|This article relies largely or entirely upon a single source. (April 2016)|
Riigihoidja (officially translated as President-Regent) was the name of the office of the head of state and head of government of Estonia from 3 September 1937 to 24 April 1938. The only person to hold this position was Konstantin Päts, five time former State Elder. His eventual successor ex officio was Johan Laidoner, then Commander-in-Chief.
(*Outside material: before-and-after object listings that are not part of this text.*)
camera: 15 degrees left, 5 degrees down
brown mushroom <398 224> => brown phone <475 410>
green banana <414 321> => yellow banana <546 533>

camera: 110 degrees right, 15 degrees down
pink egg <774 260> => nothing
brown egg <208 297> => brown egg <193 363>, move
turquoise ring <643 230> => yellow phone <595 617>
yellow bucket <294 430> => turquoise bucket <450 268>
According to the Constitution of the Republic of Estonia Amendment Act, initiated by the citizens initiative and approved by the people on the referendum on 14, 15 and 16 October 1933, (Riigi Teataja 28 October 1933 No. 86 Article 628) which entered into force on the 100th day after the referendum of 24 January 1934, the Elder of State was the representative of the people who executed the highest administrative power in the State. For governing the State, there was by the Elder of State the Government of the Republic (Section 57) appointed by the Elder of State and chaired by the Prime Minister (Section 64). By the Resolution No. 173 from 12 March 1934 (Riigi Teataja 16 March 1934 No. 22 Art 56), Konstantin Päts extended validity of martial law to the whole territory of state for 6 months, which was later prolonged. During the martial law, the elections of the Elder of State were not organised and Konstantin Päts the Prime Minister acted as the Elder of State.
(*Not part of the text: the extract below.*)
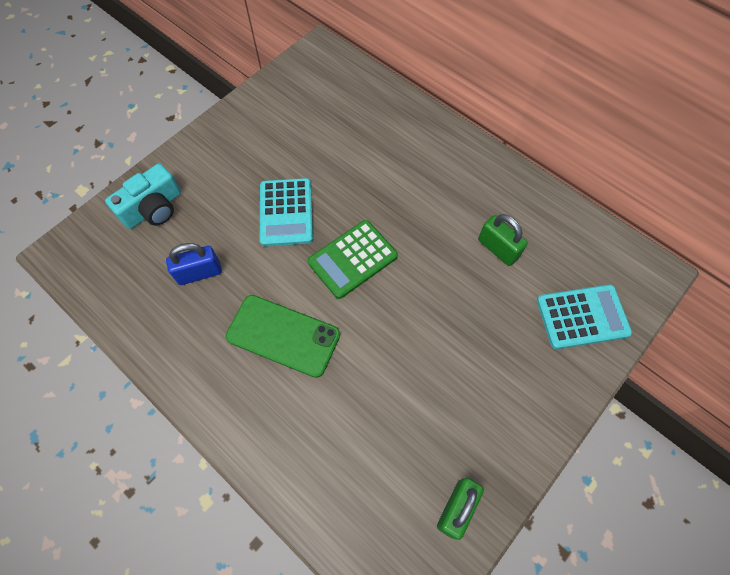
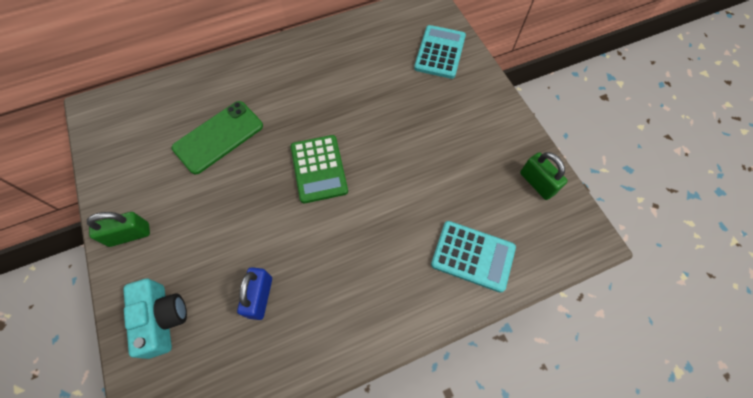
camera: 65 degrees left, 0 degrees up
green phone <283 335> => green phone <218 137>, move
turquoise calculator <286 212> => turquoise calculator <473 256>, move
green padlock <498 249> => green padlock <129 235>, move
In accordance with the Period of Transition Act, which was proclaimed on 17 August 1937 by Konstantin Päts as Prime Minister in duties of the Elder of State, and entered into force on 3 September 1937 after publication in the Riigi Teataja (3 September 1937 nr 71 art 598) the Prime Minister continued to fulfil his duties in the official status of the Protector of State in duties of the Elder of State until the new Riigikogu had been convened.
He was also his own successor as first President from 24 April 1938 until 23 July 1940, formally until shortly after Soviet troops had occupied Estonia in June 1940.